- REQUIRED WORK -
Pick out each line in the material below that contains the word "leerlingen", and copy those lines.

- RECORDS FOR THE EXERCISE -
________________________

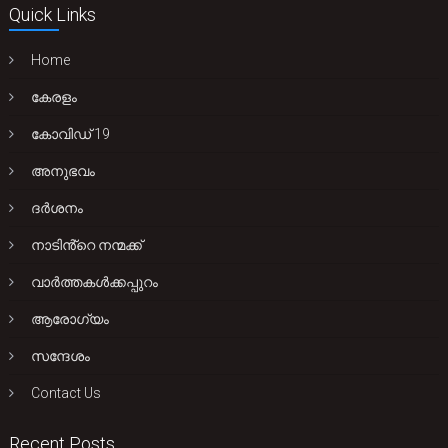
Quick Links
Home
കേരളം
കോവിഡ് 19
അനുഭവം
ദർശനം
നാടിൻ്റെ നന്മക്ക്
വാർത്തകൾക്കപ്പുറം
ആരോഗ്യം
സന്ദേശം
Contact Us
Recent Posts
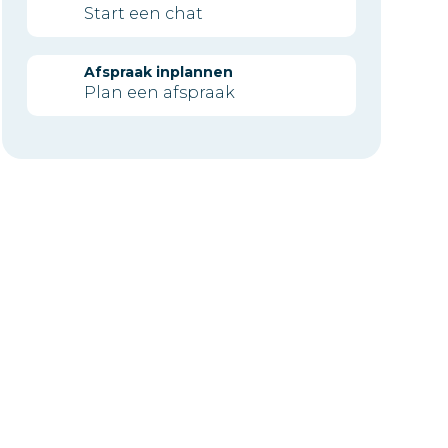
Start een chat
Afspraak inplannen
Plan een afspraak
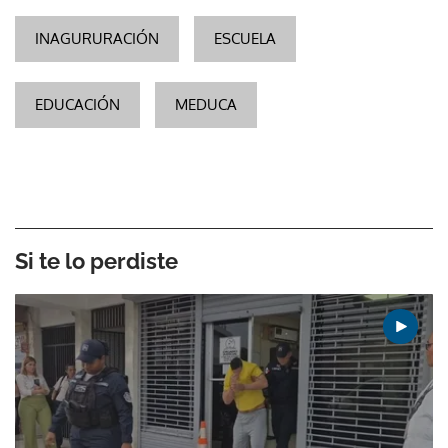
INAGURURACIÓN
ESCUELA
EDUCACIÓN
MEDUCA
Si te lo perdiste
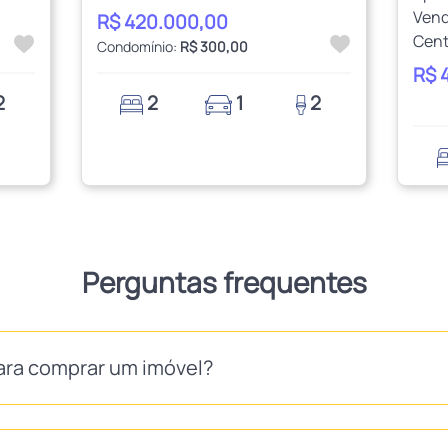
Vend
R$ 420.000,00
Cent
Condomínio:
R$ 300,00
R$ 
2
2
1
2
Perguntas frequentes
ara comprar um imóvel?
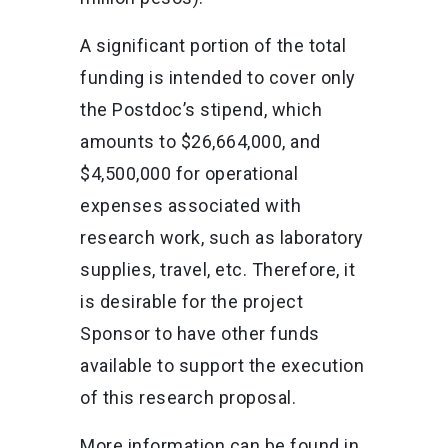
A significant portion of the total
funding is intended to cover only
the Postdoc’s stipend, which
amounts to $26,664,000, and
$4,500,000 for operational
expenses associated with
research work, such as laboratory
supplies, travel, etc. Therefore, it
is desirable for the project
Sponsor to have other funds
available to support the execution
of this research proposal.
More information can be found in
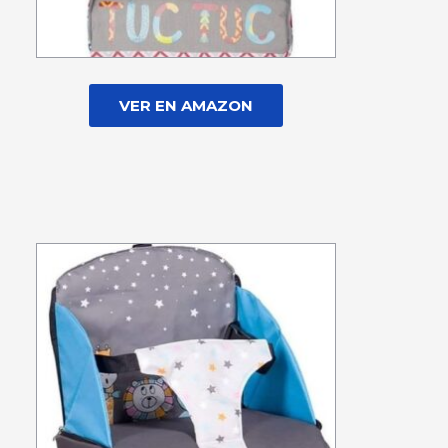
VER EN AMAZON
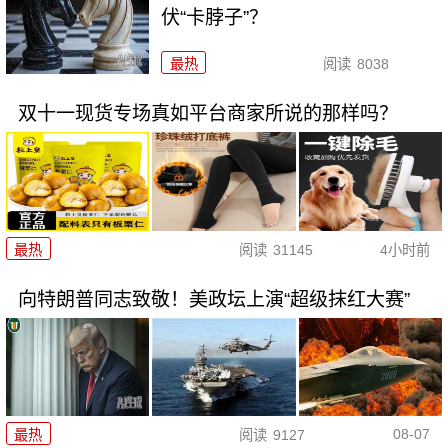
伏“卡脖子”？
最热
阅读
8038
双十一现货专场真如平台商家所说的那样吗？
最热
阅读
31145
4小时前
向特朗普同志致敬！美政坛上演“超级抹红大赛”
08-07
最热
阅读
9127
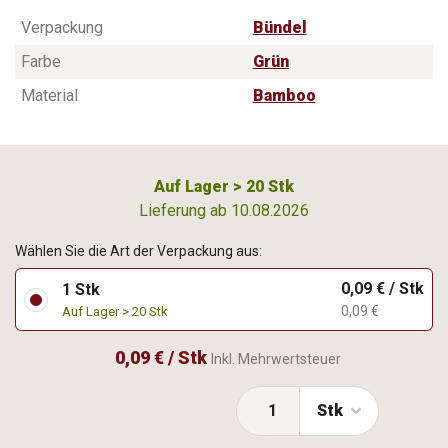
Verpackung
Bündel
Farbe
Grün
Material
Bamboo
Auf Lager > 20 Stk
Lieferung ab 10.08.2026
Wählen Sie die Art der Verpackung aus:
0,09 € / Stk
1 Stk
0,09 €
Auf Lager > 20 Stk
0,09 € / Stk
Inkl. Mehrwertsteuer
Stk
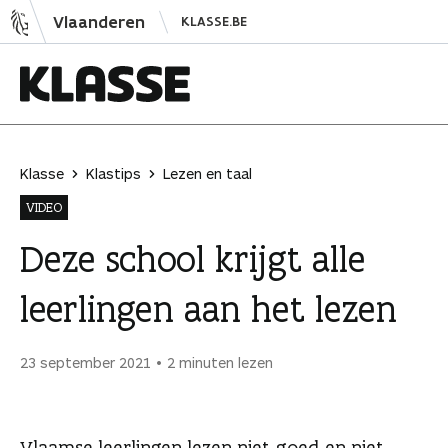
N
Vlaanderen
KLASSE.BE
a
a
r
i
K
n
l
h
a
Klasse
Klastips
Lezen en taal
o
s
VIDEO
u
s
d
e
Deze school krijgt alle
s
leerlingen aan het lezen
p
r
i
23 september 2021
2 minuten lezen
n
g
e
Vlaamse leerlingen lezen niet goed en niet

________________________

- PROBLEM SOLUTION -
leerlingen aan het lezen
Vlaamse leerlingen lezen niet goed en niet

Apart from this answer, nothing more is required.